══ DATA TO USE ══

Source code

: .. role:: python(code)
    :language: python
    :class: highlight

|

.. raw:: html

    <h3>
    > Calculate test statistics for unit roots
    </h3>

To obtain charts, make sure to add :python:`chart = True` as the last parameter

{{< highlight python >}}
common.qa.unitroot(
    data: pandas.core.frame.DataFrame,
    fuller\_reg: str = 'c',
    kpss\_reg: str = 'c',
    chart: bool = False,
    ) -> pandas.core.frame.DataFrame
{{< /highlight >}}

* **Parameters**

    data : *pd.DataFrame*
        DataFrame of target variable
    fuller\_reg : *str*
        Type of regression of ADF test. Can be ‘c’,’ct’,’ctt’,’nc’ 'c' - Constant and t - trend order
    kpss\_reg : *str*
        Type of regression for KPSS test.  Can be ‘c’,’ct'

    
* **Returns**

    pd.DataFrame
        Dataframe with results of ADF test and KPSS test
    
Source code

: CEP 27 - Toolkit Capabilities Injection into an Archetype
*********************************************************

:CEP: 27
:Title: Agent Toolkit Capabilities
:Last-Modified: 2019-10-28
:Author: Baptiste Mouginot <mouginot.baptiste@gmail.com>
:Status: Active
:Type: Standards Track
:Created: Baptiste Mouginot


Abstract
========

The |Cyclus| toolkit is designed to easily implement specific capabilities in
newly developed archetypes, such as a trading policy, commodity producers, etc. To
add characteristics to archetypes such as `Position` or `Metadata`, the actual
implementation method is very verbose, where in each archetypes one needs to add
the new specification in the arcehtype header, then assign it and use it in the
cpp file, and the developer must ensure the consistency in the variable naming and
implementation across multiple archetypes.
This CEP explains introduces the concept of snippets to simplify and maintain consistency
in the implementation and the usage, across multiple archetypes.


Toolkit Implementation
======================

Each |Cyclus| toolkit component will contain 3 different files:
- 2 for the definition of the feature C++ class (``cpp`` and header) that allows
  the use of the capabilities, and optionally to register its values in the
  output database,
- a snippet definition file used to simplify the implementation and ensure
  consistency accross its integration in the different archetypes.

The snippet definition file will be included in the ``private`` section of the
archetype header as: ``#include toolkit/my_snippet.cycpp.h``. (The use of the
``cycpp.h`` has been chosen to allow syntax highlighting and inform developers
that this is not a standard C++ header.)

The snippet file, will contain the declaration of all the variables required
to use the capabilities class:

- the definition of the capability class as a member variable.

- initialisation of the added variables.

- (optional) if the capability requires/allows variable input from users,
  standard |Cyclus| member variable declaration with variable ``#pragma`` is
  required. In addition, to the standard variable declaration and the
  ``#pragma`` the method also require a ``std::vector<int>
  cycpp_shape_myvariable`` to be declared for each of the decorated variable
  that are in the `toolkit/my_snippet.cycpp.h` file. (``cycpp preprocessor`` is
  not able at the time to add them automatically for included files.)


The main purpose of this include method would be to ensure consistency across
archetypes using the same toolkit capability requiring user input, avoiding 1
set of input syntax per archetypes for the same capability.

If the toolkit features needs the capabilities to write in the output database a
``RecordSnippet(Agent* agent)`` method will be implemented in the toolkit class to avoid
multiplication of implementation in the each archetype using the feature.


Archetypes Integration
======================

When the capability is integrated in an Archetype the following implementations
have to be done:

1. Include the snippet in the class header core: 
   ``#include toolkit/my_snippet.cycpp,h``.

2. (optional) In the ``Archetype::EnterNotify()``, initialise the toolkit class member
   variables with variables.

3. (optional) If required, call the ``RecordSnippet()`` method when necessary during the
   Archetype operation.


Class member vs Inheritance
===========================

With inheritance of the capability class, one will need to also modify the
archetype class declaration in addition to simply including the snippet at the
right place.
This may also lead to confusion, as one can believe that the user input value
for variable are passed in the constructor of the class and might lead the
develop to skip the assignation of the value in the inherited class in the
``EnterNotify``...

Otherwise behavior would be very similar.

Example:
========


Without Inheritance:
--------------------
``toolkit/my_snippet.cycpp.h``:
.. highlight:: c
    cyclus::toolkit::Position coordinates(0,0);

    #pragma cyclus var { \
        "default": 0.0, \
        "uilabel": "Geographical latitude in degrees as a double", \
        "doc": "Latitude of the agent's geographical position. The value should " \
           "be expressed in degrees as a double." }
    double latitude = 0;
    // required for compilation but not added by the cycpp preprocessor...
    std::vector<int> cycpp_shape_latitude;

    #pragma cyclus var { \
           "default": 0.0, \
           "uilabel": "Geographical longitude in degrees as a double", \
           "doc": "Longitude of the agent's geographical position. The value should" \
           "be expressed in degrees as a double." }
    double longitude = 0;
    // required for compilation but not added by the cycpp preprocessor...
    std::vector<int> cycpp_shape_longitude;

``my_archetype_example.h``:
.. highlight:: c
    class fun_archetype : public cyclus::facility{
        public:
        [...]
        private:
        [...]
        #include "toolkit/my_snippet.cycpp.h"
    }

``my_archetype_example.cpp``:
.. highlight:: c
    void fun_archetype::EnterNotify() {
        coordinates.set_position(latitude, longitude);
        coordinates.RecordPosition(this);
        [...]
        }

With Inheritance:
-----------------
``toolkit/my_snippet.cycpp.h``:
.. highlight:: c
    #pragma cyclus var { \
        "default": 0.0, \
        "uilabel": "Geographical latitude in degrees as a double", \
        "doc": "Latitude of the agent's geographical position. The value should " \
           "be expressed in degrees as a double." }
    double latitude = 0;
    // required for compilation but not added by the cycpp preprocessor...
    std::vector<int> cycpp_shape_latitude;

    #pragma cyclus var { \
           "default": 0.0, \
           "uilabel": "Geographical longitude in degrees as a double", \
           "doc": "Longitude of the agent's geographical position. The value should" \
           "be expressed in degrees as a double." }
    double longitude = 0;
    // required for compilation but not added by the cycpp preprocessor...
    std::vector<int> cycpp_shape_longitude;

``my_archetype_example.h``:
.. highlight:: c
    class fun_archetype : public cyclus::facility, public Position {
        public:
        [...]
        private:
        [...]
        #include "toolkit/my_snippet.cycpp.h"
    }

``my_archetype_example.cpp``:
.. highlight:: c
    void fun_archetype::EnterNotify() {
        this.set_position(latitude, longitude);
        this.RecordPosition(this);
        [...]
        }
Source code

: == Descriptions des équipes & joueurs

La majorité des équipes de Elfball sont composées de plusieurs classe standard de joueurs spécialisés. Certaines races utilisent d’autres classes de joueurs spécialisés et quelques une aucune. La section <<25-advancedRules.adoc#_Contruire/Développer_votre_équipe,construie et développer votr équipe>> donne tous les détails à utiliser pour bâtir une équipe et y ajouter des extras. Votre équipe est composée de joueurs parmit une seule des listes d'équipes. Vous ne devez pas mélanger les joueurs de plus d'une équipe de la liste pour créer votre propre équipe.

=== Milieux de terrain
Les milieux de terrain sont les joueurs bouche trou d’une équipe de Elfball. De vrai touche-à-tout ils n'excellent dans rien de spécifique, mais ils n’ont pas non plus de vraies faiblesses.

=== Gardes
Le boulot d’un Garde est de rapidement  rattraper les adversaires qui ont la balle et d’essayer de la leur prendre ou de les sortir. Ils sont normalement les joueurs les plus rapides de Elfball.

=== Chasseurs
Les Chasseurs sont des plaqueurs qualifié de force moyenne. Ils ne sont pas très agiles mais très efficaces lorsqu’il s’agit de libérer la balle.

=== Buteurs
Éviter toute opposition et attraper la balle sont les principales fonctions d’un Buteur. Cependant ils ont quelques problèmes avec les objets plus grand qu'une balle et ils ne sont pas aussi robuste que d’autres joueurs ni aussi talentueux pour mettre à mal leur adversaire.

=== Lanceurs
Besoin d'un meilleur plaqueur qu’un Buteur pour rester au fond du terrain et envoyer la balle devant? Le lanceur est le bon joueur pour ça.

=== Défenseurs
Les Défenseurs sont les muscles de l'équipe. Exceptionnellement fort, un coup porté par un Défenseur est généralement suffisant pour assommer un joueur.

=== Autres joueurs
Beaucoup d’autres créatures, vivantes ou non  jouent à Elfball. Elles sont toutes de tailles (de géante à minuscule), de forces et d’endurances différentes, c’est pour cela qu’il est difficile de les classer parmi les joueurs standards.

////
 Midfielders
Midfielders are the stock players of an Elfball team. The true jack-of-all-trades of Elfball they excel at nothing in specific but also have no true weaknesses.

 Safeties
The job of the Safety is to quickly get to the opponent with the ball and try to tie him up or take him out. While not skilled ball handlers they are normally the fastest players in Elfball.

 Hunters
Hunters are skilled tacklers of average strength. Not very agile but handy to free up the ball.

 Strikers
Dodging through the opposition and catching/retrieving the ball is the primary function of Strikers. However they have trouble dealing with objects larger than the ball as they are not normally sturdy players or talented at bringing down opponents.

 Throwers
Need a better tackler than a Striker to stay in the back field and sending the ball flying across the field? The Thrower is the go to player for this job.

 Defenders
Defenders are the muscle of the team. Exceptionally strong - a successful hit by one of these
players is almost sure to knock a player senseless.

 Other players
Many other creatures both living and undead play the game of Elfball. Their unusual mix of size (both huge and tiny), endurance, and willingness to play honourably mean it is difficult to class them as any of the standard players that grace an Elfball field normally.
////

═══

ASSIGNMENT ->
Each line in the entries above, starting at the line with "in the implementation" and ending at the line with "consistency accross its", is to be printed exactly, and only those lines.

TASK ANSWER ->
in the implementation and the usage, across multiple archetypes.


Toolkit Implementation
======================

Each |Cyclus| toolkit component will contain 3 different files:
- 2 for the definition of the feature C++ class (``cpp`` and header) that allows
  the use of the capabilities, and optionally to register its values in the
  output database,
- a snippet definition file used to simplify the implementation and ensure
  consistency accross its integration in the different archetypes.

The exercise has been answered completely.